From: James Bottomley
Date: Mon Jan 16 2017 - 09:24:23 EST


On Mon, 2017-01-16 at 10:22 +0100, Ingo Molnar wrote:
> * James Bottomley <James.Bottomley@xxxxxxxxxxxxxxxxxxxxx> wrote:
>
> > On Sun, 2017-01-15 at 10:19 +0100, Ingo Molnar wrote:
> > > So there's a new mpt3sas SCSI driver boot regression, introduced
> > > in
> > > this merge window, which made one of my servers unbootable.
> >
> > We're not reverting a fix that would cause regressions for others.
>
> You really need to reconsider that stance ...
>
> > However, The fix was manifestly wrong, so does this fix of the fix
> > work for you:
> >
> > http://marc.info/?l=linux-scsi&m=148329237807604
> >
> > It's been languishing a bit because no-one seemed to care enough to
> > test or review it. IOf you can add a tested by, that will give the
> > two
> > we need to push it.
>
> I have tested your other patch that you pointed to:
>
> http://marc.info/?l=linux-scsi&m=148449968522828
>
> Which patch fixes the bug too (I removed my revert first) - so you
> can add my:
>
> Reported-by: Ingo Molnar <mingo@xxxxxxxxxx>
> Tested-by: Ingo Molnar <mingo@xxxxxxxxxx>

Thanks ... just checking you tested the second version with the
concurrency part?

> BTW., is it wise to work around the out of spec firmware in the
> mpt3sas code and leave the overly optimistic assumptions in the SCSI
> code intact? The problem is that other SCSI hardware could be
> affected as well - and especially enterprise class server hardware
> has long testing and thus regression latencies (as my example
> proves).

Realistically, there is no other card. Every other SAS implementation
uses the in-kernel SAT, which does the right thing. We've suggested on
a few occasions that the mpt SAS might like to use it as well, given we
keep tripping on SAT problems in their firmware.
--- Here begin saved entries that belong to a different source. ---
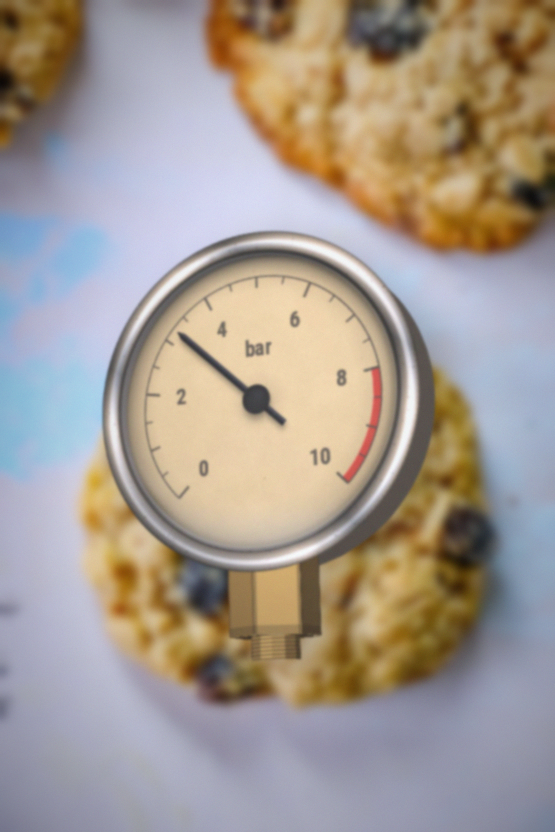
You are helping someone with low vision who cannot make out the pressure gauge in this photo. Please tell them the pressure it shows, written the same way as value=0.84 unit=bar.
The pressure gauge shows value=3.25 unit=bar
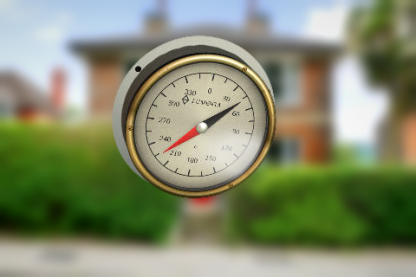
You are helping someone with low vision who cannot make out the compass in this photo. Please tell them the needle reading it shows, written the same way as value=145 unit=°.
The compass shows value=225 unit=°
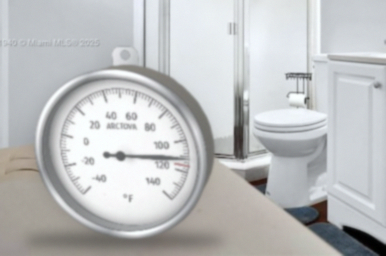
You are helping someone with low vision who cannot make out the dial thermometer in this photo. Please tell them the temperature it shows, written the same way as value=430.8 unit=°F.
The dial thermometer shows value=110 unit=°F
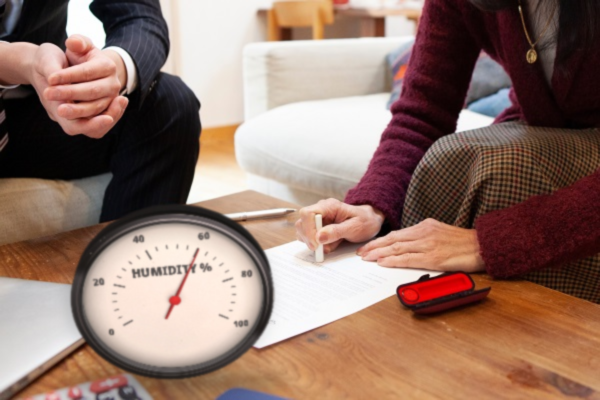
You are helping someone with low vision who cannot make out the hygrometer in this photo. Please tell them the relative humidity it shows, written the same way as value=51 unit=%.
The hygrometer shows value=60 unit=%
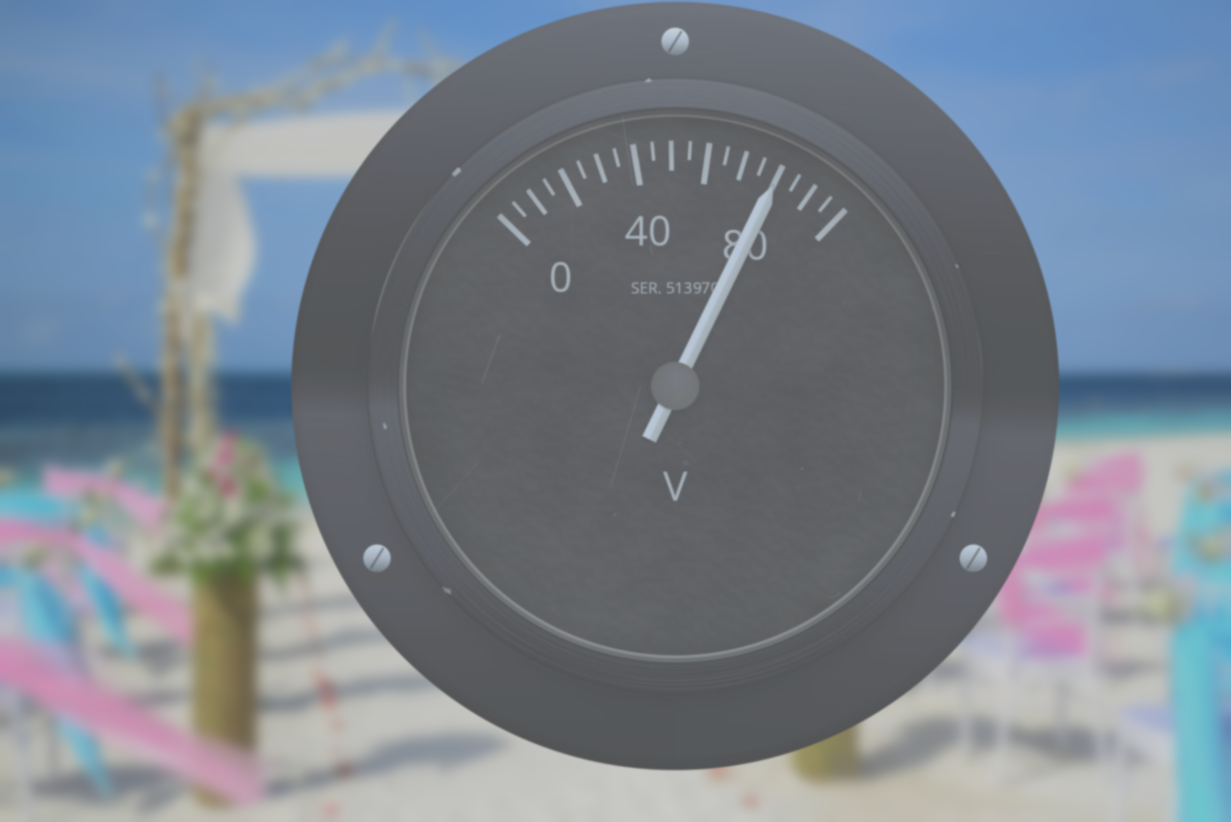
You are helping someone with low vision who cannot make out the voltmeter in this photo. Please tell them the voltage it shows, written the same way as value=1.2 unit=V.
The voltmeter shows value=80 unit=V
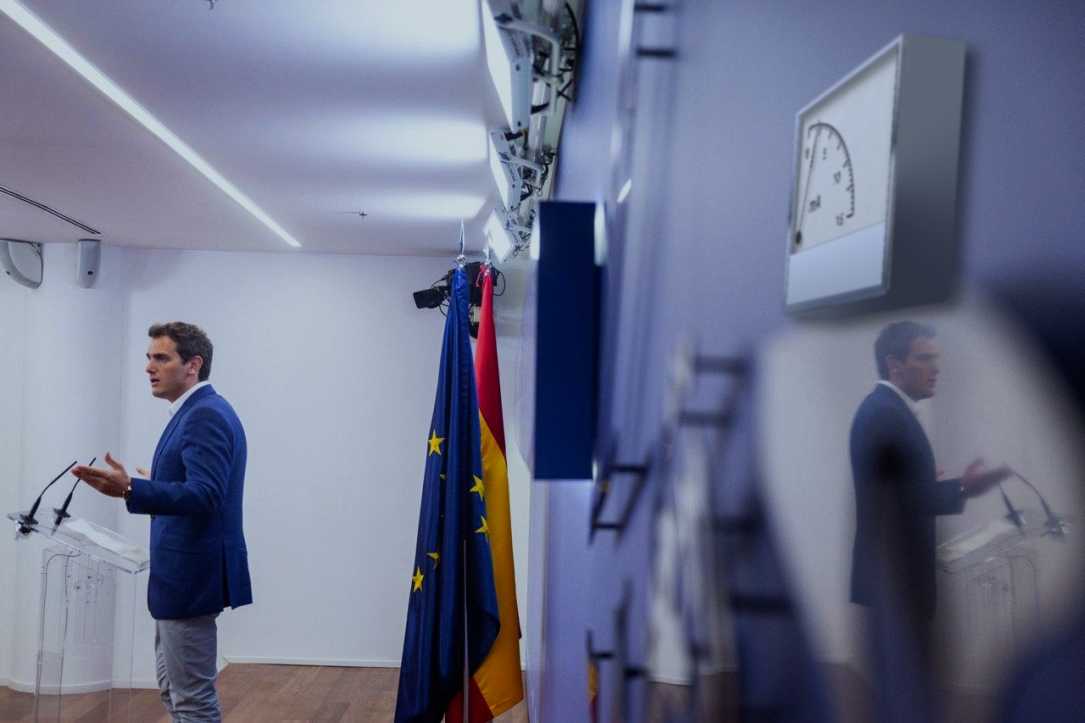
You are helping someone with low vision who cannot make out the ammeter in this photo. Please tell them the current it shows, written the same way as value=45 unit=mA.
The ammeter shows value=2.5 unit=mA
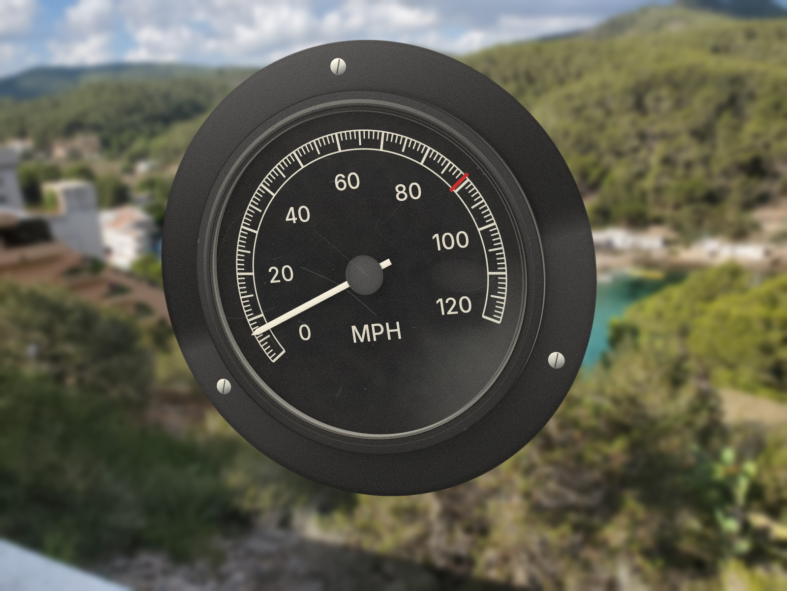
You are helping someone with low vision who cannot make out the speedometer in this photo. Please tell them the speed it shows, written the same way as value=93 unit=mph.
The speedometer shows value=7 unit=mph
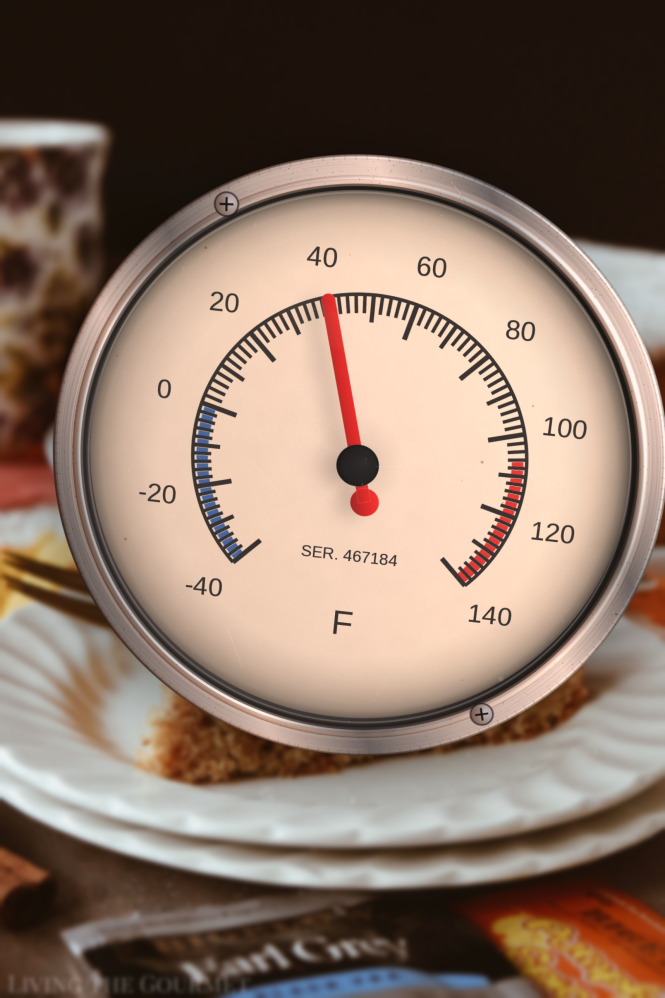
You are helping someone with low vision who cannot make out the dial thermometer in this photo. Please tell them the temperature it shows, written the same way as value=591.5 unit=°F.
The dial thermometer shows value=40 unit=°F
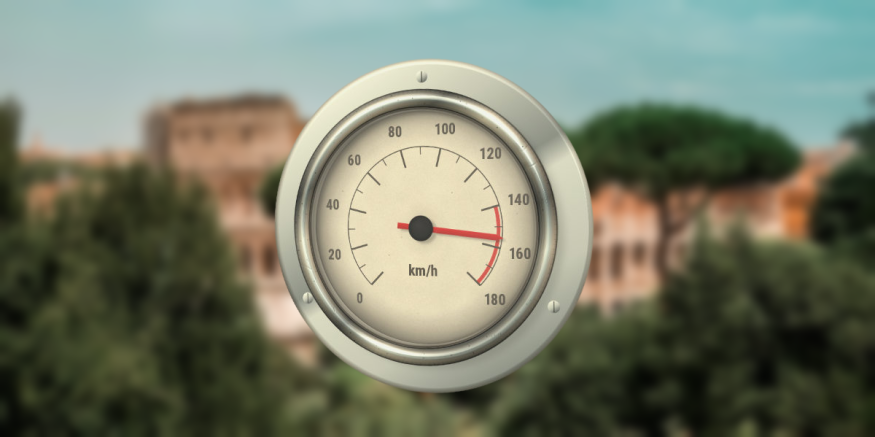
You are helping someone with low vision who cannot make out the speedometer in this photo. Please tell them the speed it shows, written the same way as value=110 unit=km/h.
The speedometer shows value=155 unit=km/h
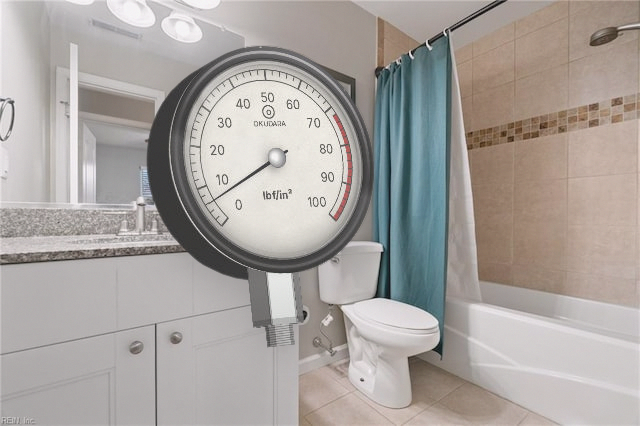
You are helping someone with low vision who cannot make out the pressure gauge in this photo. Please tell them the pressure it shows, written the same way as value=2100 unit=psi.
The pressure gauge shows value=6 unit=psi
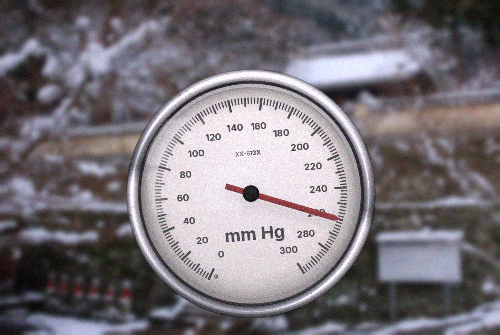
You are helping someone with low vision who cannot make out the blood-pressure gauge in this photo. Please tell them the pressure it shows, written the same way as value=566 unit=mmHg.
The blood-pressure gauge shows value=260 unit=mmHg
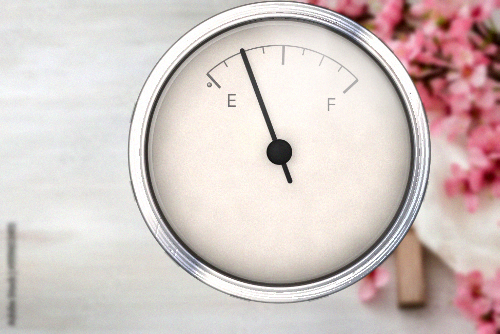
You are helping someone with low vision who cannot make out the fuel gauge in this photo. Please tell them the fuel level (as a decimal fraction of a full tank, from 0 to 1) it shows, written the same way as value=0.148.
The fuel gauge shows value=0.25
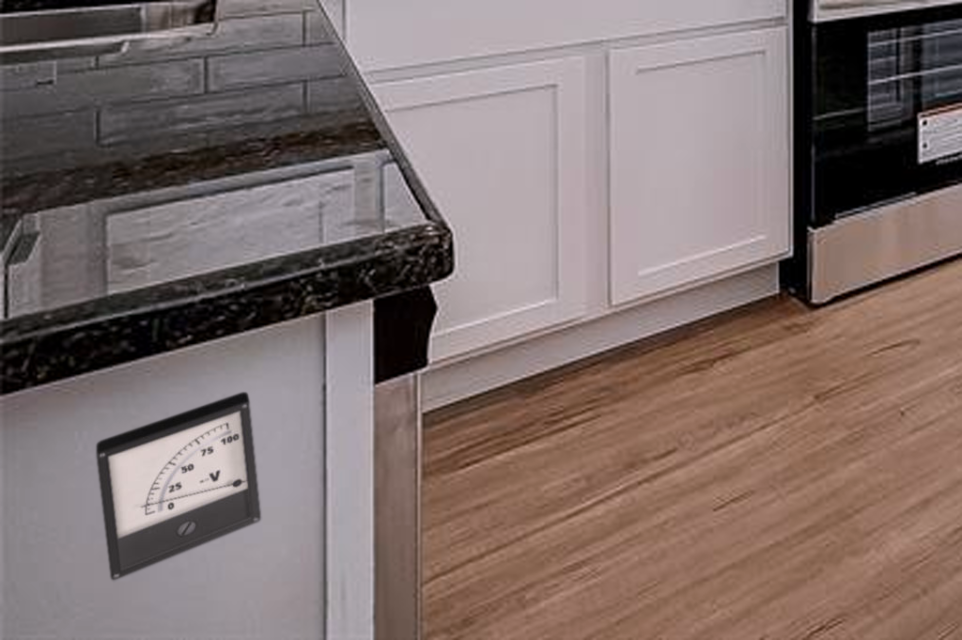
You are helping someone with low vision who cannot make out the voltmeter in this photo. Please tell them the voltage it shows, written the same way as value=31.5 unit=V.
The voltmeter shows value=10 unit=V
> Wouldn't it be more robust to only submit one pass-through command at
> a time from the SCSI layer, and maybe opt-in hardware that is known
> to implement the SAT standard fully?

Unfortunately it's a lot more complex: the standard gives a queueing
mechanism for SAT pass through, so mostly you *can* have multiple
commands outstanding, so it looks like we shouldn't globally restrict
that. However, it seems the mpt3 firmware is using a queue single
command model *and* not doing the right thing with return codes hence
the failure. Since the failure mode is mpt3 specific, I think the best
place for the fix is in their code. We can revisit this decision if
something else comes along that also has this problem (UAS springs to
mind).

James


> (But I'm just kibitzing here really.)